Fixation stability revealed that 21 eyes (95.4%) had stable fixation (>75% within central 2 degrees of point of fixation) and 1 eye (4.5%) had relatively unstable fixation (<75% of fixation points located within 2 degrees, >75% located within 4 degrees). Evaluation of fixation location revealed that 15 eyes (68.2%) had central (>50% of fixation points within 0.5 mm of fovea), 3 eyes (13.6%) pericentral (25% to 50% within 0.5 mm of fovea), and 4 eyes (18.2%) eccentric (<25% of fixation points within 0.5 mm of fovea) fixation location. Macular sensitivity increased by an average of 0.03 decibel (dB) (95% confidence interval [CI]: 0.00, 0.06) per 1-micron (μm) increase in retinal thickness for thickness values ≤280 μm measured with the OPKO/OTI spectral-domain OCT. The macular sensitivity decreased by an average 0.05 dB (95% CI: -0.08, -0.02) per 1-μm increase in thickness for thickness values >280 μm.
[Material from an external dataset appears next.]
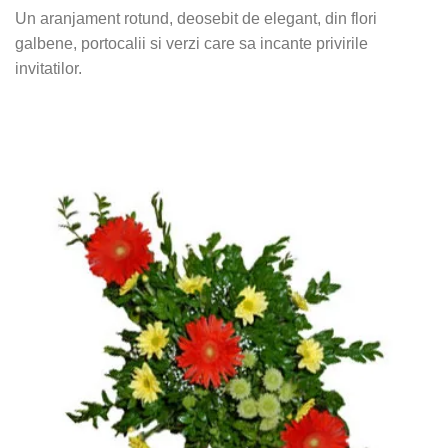
Un aranjament rotund, deosebit de elegant, din flori
galbene, portocalii si verzi care sa incante privirile
invitatilor.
In this pilot study, the majority of eyes with DME had stable, central fixation. Macular sensitivity varied depending on the thickness of the retina. Additional studies are needed to determine the role of microperimetry in eyes with DME.
研究糖尿病性黄斑水肿(DME)中黄斑敏感性与视网膜厚度之间的关系。
前瞻性观察研究。
地点:大学附属医院的视网膜科。患者:11 例 DME 患者的 22 只眼。程序:使用自动眼底照相/断层扫描系统同时进行眼底微视野检查和视网膜厚度断层扫描。主要观察指标:黄斑敏感性定量、固视模式以及黄斑敏感性与视网膜厚度之间的关系。
固视稳定性显示,21 只眼(95.4%)固视稳定(>中央 2 度注视点的 75%),1 只眼(4.5%)固视相对不稳定(<75%的注视点位于中央 2 度内,>75%位于中央 4 度内)。固视位置评估显示,15 只眼(68.2%)为中心固视(>50%的注视点位于黄斑中心 0.5mm 内),3 只眼(13.6%)为旁中心固视(黄斑中心 0.5mm 内的 25%~50%),4 只眼(18.2%)为偏心固视(黄斑中心 0.5mm 内的注视点<25%)。在视网膜厚度值≤280μm 时,用 OPKO/OTI 光谱域 OCT 测量,视网膜厚度每增加 1μm,黄斑敏感性平均增加 0.03dB(95%可信区间:0.00,0.06)。在视网膜厚度值>280μm 时,黄斑敏感性平均降低 0.05dB(95%可信区间:-0.08,-0.02),每增加 1μm 厚度。
在这项初步研究中,大多数 DME 眼具有稳定的中心固视。黄斑敏感性随视网膜厚度而变化。需要进一步研究来确定微视野检查在 DME 眼中的作用。